Abou Cissé demande à la Cpi de mettre fin au procès basé sur le mensonge

Attendu et une fois dans l’arène, le patriarche et tribun Abou Cissé a créé l’hystérie et l’émeute de la part des villageois qui ont vibré aux paroles fortes de l’orateur. «Vous êtes le symbole qui fait mentir les oiseaux de mauvais augure, vous démontrez que les comploteurs de la Cpi ont accusé à tort Laurent Gbagbo. Vous démontrez que la religion n’a pas coloration ethnique. Nous sommes ici pour traduire notre admiration pour deux raisons. Vous êtes là pour Gbagbo et en même temps vous êtes musulmans. Vous démontrez que la religion que la religion musulmane ne se trouve pas seulement qu’au Nord», a relevé l’orateur qui interpellé la CPI sur les réalités ivoiriennes qui sont loin d’être les mensonges exposés par les accusateurs.

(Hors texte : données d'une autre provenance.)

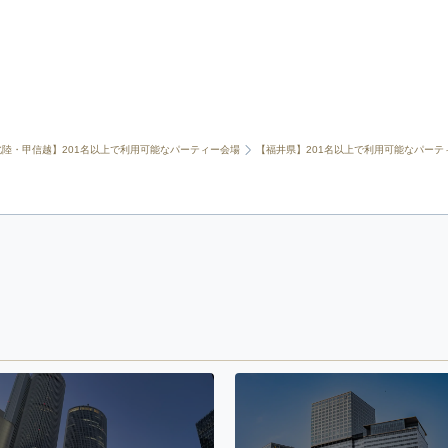
北陸・甲信越】201名以上で利用可能なパーティー会場
【福井県】201名以上で利用可能なパーテ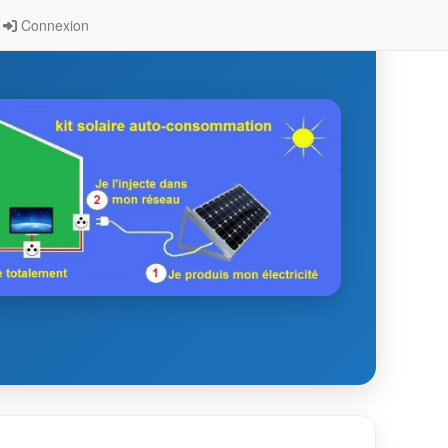
Connexion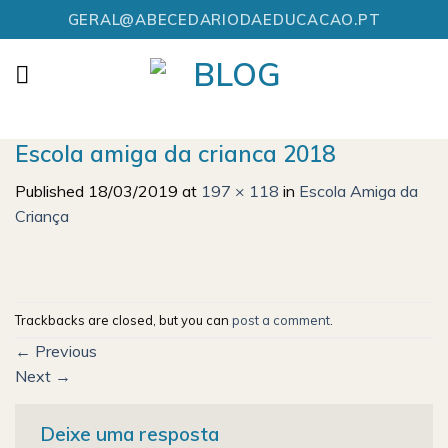
Skip
GERAL@ABECEDARIODAEDUCACAO.PT
to
content
Escola amiga da crianca 2018
Published
18/03/2019
at
197 × 118
in
Escola Amiga da
Criança
Trackbacks are closed, but you can
post a comment
.
←
Previous
Next
→
Deixe uma resposta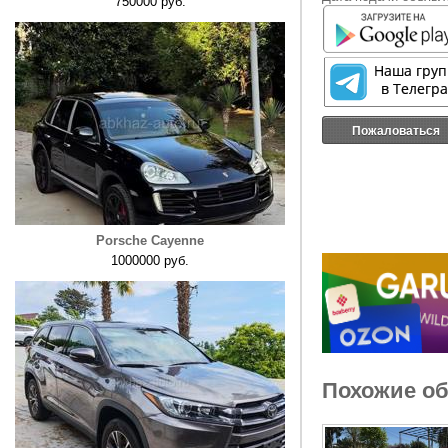
750000 руб.
Пожаловаться
Porsche Cayenne
1000000 руб.
Похожие о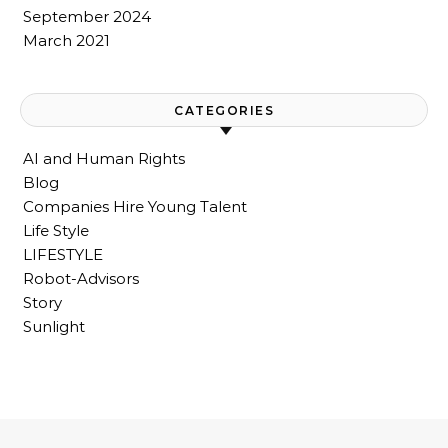
September 2024
March 2021
CATEGORIES
AI and Human Rights
Blog
Companies Hire Young Talent
Life Style
LIFESTYLE
Robot-Advisors
Story
Sunlight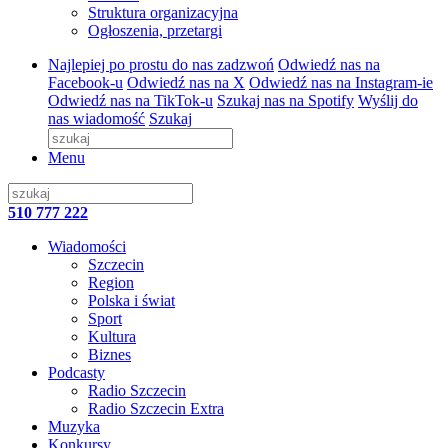
Struktura organizacyjna
Ogłoszenia, przetargi
Najlepiej po prostu do nas zadzwoń
Odwiedź nas na
Facebook-u
Odwiedź nas na X
Odwiedź nas na Instagram-ie
Odwiedź nas na TikTok-u
Szukaj nas na Spotify
Wyślij do
nas wiadomość
Szukaj
Menu
510 777 222
Wiadomości
Szczecin
Region
Polska i świat
Sport
Kultura
Biznes
Podcasty
Radio Szczecin
Radio Szczecin Extra
Muzyka
Konkursy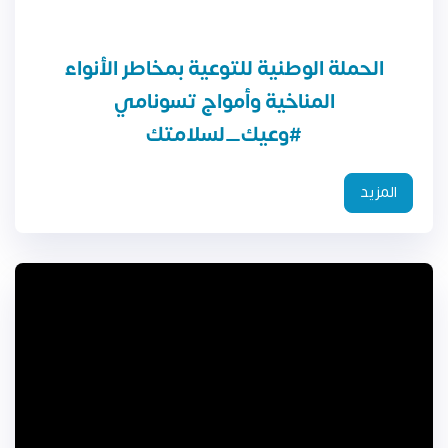
الحملة الوطنية للتوعية بمخاطر الأنواء
المناخية وأمواج تسونامي
المزيد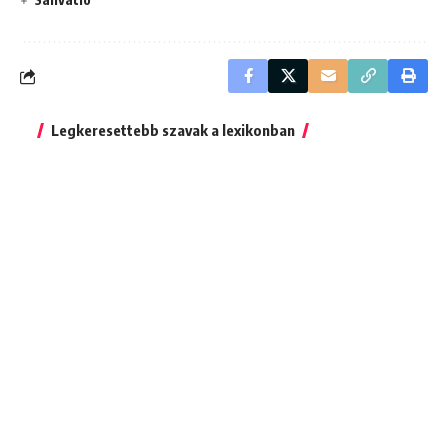
Legkeresettebb szavak a lexikonban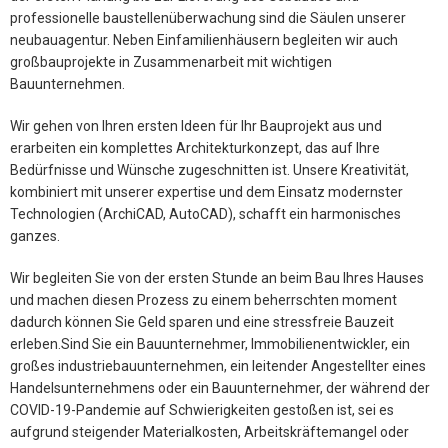
professionelle baustellenüberwachung sind die Säulen unserer
neubauagentur. Neben Einfamilienhäusern begleiten wir auch
großbauprojekte in Zusammenarbeit mit wichtigen
Bauunternehmen.
Wir gehen von Ihren ersten Ideen für Ihr Bauprojekt aus und
erarbeiten ein komplettes Architekturkonzept, das auf Ihre
Bedürfnisse und Wünsche zugeschnitten ist. Unsere Kreativität,
kombiniert mit unserer expertise und dem Einsatz modernster
Technologien (ArchiCAD, AutoCAD), schafft ein harmonisches
ganzes.
Wir begleiten Sie von der ersten Stunde an beim Bau Ihres Hauses
und machen diesen Prozess zu einem beherrschten moment
dadurch können Sie Geld sparen und eine stressfreie Bauzeit
erleben.Sind Sie ein Bauunternehmer, Immobilienentwickler, ein
großes industriebauunternehmen, ein leitender Angestellter eines
Handelsunternehmens oder ein Bauunternehmer, der während der
COVID-19-Pandemie auf Schwierigkeiten gestoßen ist, sei es
aufgrund steigender Materialkosten, Arbeitskräftemangel oder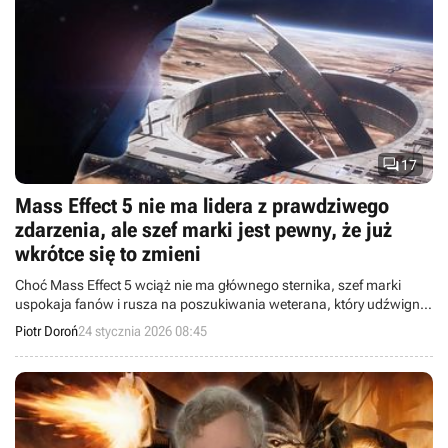

17
Mass Effect 5 nie ma lidera z prawdziwego
zdarzenia, ale szef marki jest pewny, że już
wkrótce się to zmieni
Choć Mass Effect 5 wciąż nie ma głównego sternika, szef marki
uspokaja fanów i rusza na poszukiwania weterana, który udźwignie
ciężar „być albo nie być” dla całego studia BioWare.
Piotr Doroń
24 stycznia 2026 08:45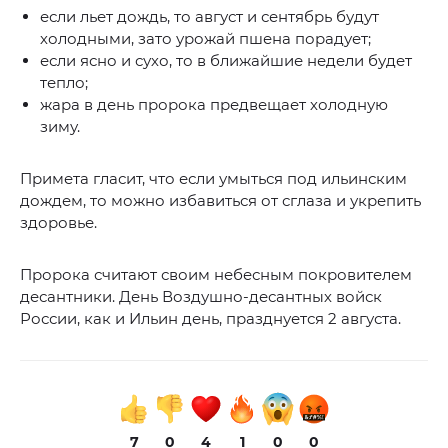
если льет дождь, то август и сентябрь будут
холодными, зато урожай пшена порадует;
если ясно и сухо, то в ближайшие недели будет
тепло;
жара в день пророка предвещает холодную
зиму.
Примета гласит, что если умыться под ильинским
дождем, то можно избавиться от сглаза и укрепить
здоровье.
Пророка считают своим небесным покровителем
десантники. День Воздушно-десантных войск
России, как и Ильин день, празднуется 2 августа.
7
0
4
1
0
0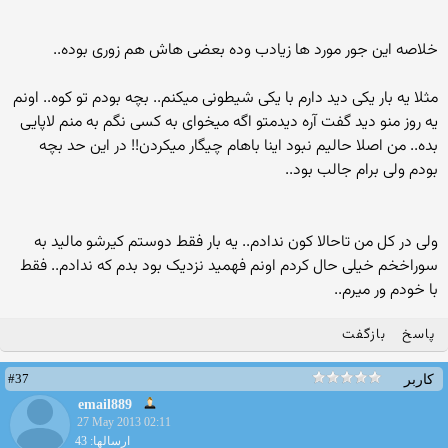
خلاصه این جور مورد ها زیادب وده بعضی هاش هم زوری بوده..
مثلا یه بار یکی دید دارم با یکی شیطونی میکنم.. بچه بودم تو کوه.. اونم
یه روز منو دید گفت آره دیدمتو اگه میخوای به کسی نگم به منم لاپایی
بده.. من اصلا حالیم نبود اینا باهام چیگار میکردن!! در این حد بچه
بودم ولی برام جالب بود..
ولی در کل من تاحالا کون ندادم.. یه بار فقط دوستم کیرشو مالید به
سوراخخم خیلی حال کردم اونم فهمید نزدیک بود بدم که ندادم.. فقط
با خودم ور میرم..
پاسخ
بازگفت
#37
کاربر
email889
27 May 2013 02:11
ارسالها: 43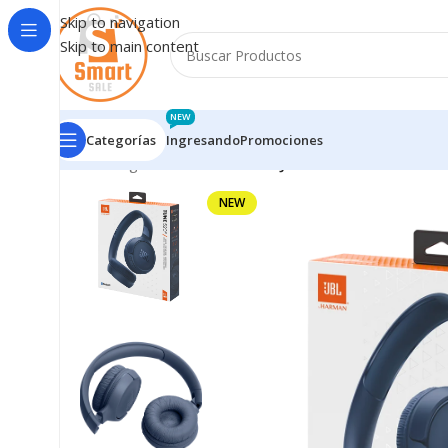
Skip to navigation
Skip to main content
NEW
Categorías
Ingresando
Promociones
Inicio
/
Ingresando
/
Audífonos JBL T520 Bluetooth Az
NEW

«Nous parlons pour que La Haye entende que village est pays Bété mais il y a des musulmans. A commencer par l’imam qui est Bété mais qui parle l’arabe. Nous voulons que la Cpi entende la voix du peuple, pour qu’elle sache que ceux qui ont menti ont menti à cause de nos matières premières», a soutenu Abou Cissé relève que Gbagbo n’a rien à avoir avec les charges qu’on lui impute et a demandé à ce titre de mettre fin au procès le détenu. Il a invité enfin les villageois à garder la foi et de ne jamais désespérer car Gbagbo va être libéré . Autres révélations, Abou Cissé a fait savoir qu’il a dit Alassane Ouattara que le fait d’avoir fait déporter Gbagbo, était son dernier totem qu’il venait de violer. «Vous avez eu la foi et Gbagbo est dans la victoire de Dieu sur l’injustice», a t-il conclu sur mots d’espoir à l’endroit des villageois.